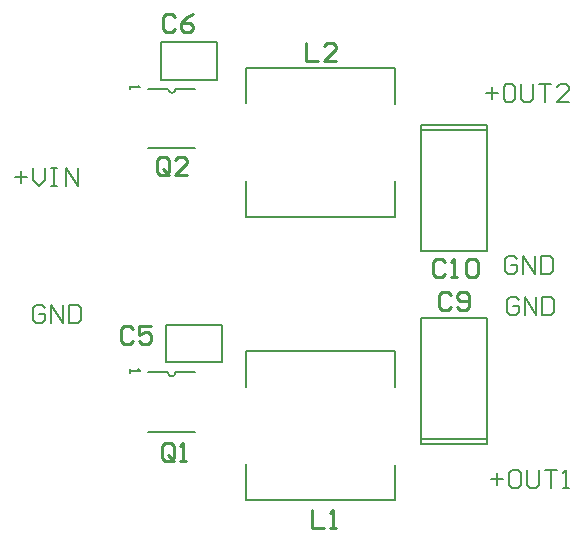
<source format=gto>
G04*
G04 #@! TF.GenerationSoftware,Altium Limited,Altium Designer,21.9.2 (33)*
G04*
G04 Layer_Color=65535*
%FSLAX44Y44*%
%MOMM*%
G71*
G04*
G04 #@! TF.SameCoordinates,2C727151-6C43-470A-82D4-EDCCEE28B5AB*
G04*
G04*
G04 #@! TF.FilePolarity,Positive*
G04*
G01*
G75*
%ADD10C,0.2000*%
%ADD11C,0.2540*%
D10*
X143952Y174892D02*
G03*
X150302Y174892I3175J0D01*
G01*
X143952Y414892D02*
G03*
X150302Y414892I3175J0D01*
G01*
X127000Y175000D02*
X143825D01*
X150175D02*
X167000D01*
X127000Y125000D02*
X167000D01*
X127000Y365000D02*
X167000D01*
X150175Y415000D02*
X167000D01*
X127000D02*
X143825D01*
X358060Y118946D02*
X413940D01*
X358060D02*
Y221054D01*
X413940D01*
Y118946D02*
Y221054D01*
X358060Y114120D02*
X413940D01*
X358060D02*
Y118946D01*
X413940Y114120D02*
Y118946D01*
X210000Y67000D02*
X336000D01*
X210000Y193000D02*
X336000D01*
Y67000D02*
Y96972D01*
Y163028D02*
Y193000D01*
X210000Y163028D02*
Y193000D01*
X210008Y67516D02*
Y97488D01*
X142124Y183744D02*
Y215494D01*
Y183744D02*
X189368D01*
Y215494D01*
X142124D02*
X189368D01*
X358060Y380054D02*
Y384880D01*
X413940Y380054D02*
Y384880D01*
X358060D02*
X413940D01*
X358060Y277946D02*
Y380054D01*
Y277946D02*
X413940D01*
Y380054D01*
X358060D02*
X413940D01*
X335992Y402512D02*
Y432484D01*
X336000Y307000D02*
Y336972D01*
X210000Y307000D02*
Y336972D01*
Y403028D02*
Y433000D01*
Y307000D02*
X336000D01*
X210000Y433000D02*
X336000D01*
X138124Y422744D02*
Y454494D01*
Y422744D02*
X185368D01*
Y454494D01*
X138124D02*
X185368D01*
X111408Y177972D02*
Y174973D01*
Y176472D01*
X120405D01*
X118906Y177972D01*
X111408Y417972D02*
Y414973D01*
Y416473D01*
X120405D01*
X118906Y417972D01*
X417290Y84802D02*
X427447D01*
X422368Y89880D02*
Y79723D01*
X440143Y92419D02*
X435064D01*
X432525Y89880D01*
Y79723D01*
X435064Y77184D01*
X440143D01*
X442682Y79723D01*
Y89880D01*
X440143Y92419D01*
X447760D02*
Y79723D01*
X450299Y77184D01*
X455378D01*
X457917Y79723D01*
Y92419D01*
X462995D02*
X473152D01*
X468074D01*
Y77184D01*
X478230D02*
X483309D01*
X480770D01*
Y92419D01*
X478230Y89880D01*
X412718Y411446D02*
X422875D01*
X417796Y416524D02*
Y406367D01*
X435571Y419063D02*
X430492D01*
X427953Y416524D01*
Y406367D01*
X430492Y403828D01*
X435571D01*
X438110Y406367D01*
Y416524D01*
X435571Y419063D01*
X443188D02*
Y406367D01*
X445727Y403828D01*
X450806D01*
X453345Y406367D01*
Y419063D01*
X458423D02*
X468580D01*
X463502D01*
Y403828D01*
X483815D02*
X473658D01*
X483815Y413985D01*
Y416524D01*
X481276Y419063D01*
X476198D01*
X473658Y416524D01*
X440655Y236692D02*
X438116Y239231D01*
X433037D01*
X430498Y236692D01*
Y226535D01*
X433037Y223996D01*
X438116D01*
X440655Y226535D01*
Y231614D01*
X435576D01*
X445733Y223996D02*
Y239231D01*
X455890Y223996D01*
Y239231D01*
X460968D02*
Y223996D01*
X468586D01*
X471125Y226535D01*
Y236692D01*
X468586Y239231D01*
X460968D01*
X439639Y270728D02*
X437099Y273267D01*
X432021D01*
X429482Y270728D01*
Y260571D01*
X432021Y258032D01*
X437099D01*
X439639Y260571D01*
Y265650D01*
X434560D01*
X444717Y258032D02*
Y273267D01*
X454874Y258032D01*
Y273267D01*
X459952D02*
Y258032D01*
X467570D01*
X470109Y260571D01*
Y270728D01*
X467570Y273267D01*
X459952D01*
X39589Y229834D02*
X37050Y232373D01*
X31971D01*
X29432Y229834D01*
Y219677D01*
X31971Y217138D01*
X37050D01*
X39589Y219677D01*
Y224755D01*
X34510D01*
X44667Y217138D02*
Y232373D01*
X54824Y217138D01*
Y232373D01*
X59902D02*
Y217138D01*
X67520D01*
X70059Y219677D01*
Y229834D01*
X67520Y232373D01*
X59902D01*
X14446Y340579D02*
X24603D01*
X19524Y345658D02*
Y335501D01*
X29681Y348197D02*
Y338040D01*
X34759Y332962D01*
X39838Y338040D01*
Y348197D01*
X44916D02*
X49995D01*
X47455D01*
Y332962D01*
X44916D01*
X49995D01*
X57612D02*
Y348197D01*
X67769Y332962D01*
Y348197D01*
D11*
X383795Y240536D02*
X381256Y243076D01*
X376177D01*
X373638Y240536D01*
Y230380D01*
X376177Y227840D01*
X381256D01*
X383795Y230380D01*
X388873D02*
X391412Y227840D01*
X396491D01*
X399030Y230380D01*
Y240536D01*
X396491Y243076D01*
X391412D01*
X388873Y240536D01*
Y237997D01*
X391412Y235458D01*
X399030D01*
X265687Y58925D02*
Y43691D01*
X275844D01*
X280922D02*
X286001D01*
X283462D01*
Y58925D01*
X280922Y56386D01*
X148844Y102872D02*
Y113028D01*
X146305Y115568D01*
X141227D01*
X138687Y113028D01*
Y102872D01*
X141227Y100332D01*
X146305D01*
X143766Y105411D02*
X148844Y100332D01*
X146305D02*
X148844Y102872D01*
X153922Y100332D02*
X159001D01*
X156462D01*
Y115568D01*
X153922Y113028D01*
X114301Y211580D02*
X111762Y214119D01*
X106683D01*
X104144Y211580D01*
Y201424D01*
X106683Y198885D01*
X111762D01*
X114301Y201424D01*
X129536Y214119D02*
X119379D01*
Y206502D01*
X124458Y209041D01*
X126997D01*
X129536Y206502D01*
Y201424D01*
X126997Y198885D01*
X121918D01*
X119379Y201424D01*
X145035Y344934D02*
Y355090D01*
X142496Y357630D01*
X137417D01*
X134878Y355090D01*
Y344934D01*
X137417Y342394D01*
X142496D01*
X139957Y347473D02*
X145035Y342394D01*
X142496D02*
X145035Y344934D01*
X160270Y342394D02*
X150113D01*
X160270Y352551D01*
Y355090D01*
X157731Y357630D01*
X152652D01*
X150113Y355090D01*
X378717Y268476D02*
X376178Y271015D01*
X371099D01*
X368560Y268476D01*
Y258320D01*
X371099Y255781D01*
X376178D01*
X378717Y258320D01*
X383795Y255781D02*
X388874D01*
X386334D01*
Y271015D01*
X383795Y268476D01*
X396491D02*
X399030Y271015D01*
X404109D01*
X406648Y268476D01*
Y258320D01*
X404109Y255781D01*
X399030D01*
X396491Y258320D01*
Y268476D01*
X260608Y454150D02*
Y438914D01*
X270765D01*
X286000D02*
X275843D01*
X286000Y449071D01*
Y451610D01*
X283461Y454150D01*
X278382D01*
X275843Y451610D01*
X149727Y475862D02*
X147188Y478401D01*
X142109D01*
X139570Y475862D01*
Y465705D01*
X142109Y463166D01*
X147188D01*
X149727Y465705D01*
X164962Y478401D02*
X159883Y475862D01*
X154805Y470784D01*
Y465705D01*
X157344Y463166D01*
X162423D01*
X164962Y465705D01*
Y468244D01*
X162423Y470784D01*
X154805D01*
M02*

</source>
========================
§ **TASK GOAL**: No pictures should appear; only the lines from the first line of the records through the line with "X413940Y380054D02*", both included, are to be restated word for word.

§ **WRITTEN SOLUTION**:
<source format=gto>
G04*
G04 #@! TF.GenerationSoftware,Altium Limited,Altium Designer,21.9.2 (33)*
G04*
G04 Layer_Color=65535*
%FSLAX44Y44*%
%MOMM*%
G71*
G04*
G04 #@! TF.SameCoordinates,2C727151-6C43-470A-82D4-EDCCEE28B5AB*
G04*
G04*
G04 #@! TF.FilePolarity,Positive*
G04*
G01*
G75*
%ADD10C,0.2000*%
%ADD11C,0.2540*%
D10*
X143952Y174892D02*
G03*
X150302Y174892I3175J0D01*
G01*
X143952Y414892D02*
G03*
X150302Y414892I3175J0D01*
G01*
X127000Y175000D02*
X143825D01*
X150175D02*
X167000D01*
X127000Y125000D02*
X167000D01*
X127000Y365000D02*
X167000D01*
X150175Y415000D02*
X167000D01*
X127000D02*
X143825D01*
X358060Y118946D02*
X413940D01*
X358060D02*
Y221054D01*
X413940D01*
Y118946D02*
Y221054D01*
X358060Y114120D02*
X413940D01*
X358060D02*
Y118946D01*
X413940Y114120D02*
Y118946D01*
X210000Y67000D02*
X336000D01*
X210000Y193000D02*
X336000D01*
Y67000D02*
Y96972D01*
Y163028D02*
Y193000D01*
X210000Y163028D02*
Y193000D01*
X210008Y67516D02*
Y97488D01*
X142124Y183744D02*
Y215494D01*
Y183744D02*
X189368D01*
Y215494D01*
X142124D02*
X189368D01*
X358060Y380054D02*
Y384880D01*
X413940Y380054D02*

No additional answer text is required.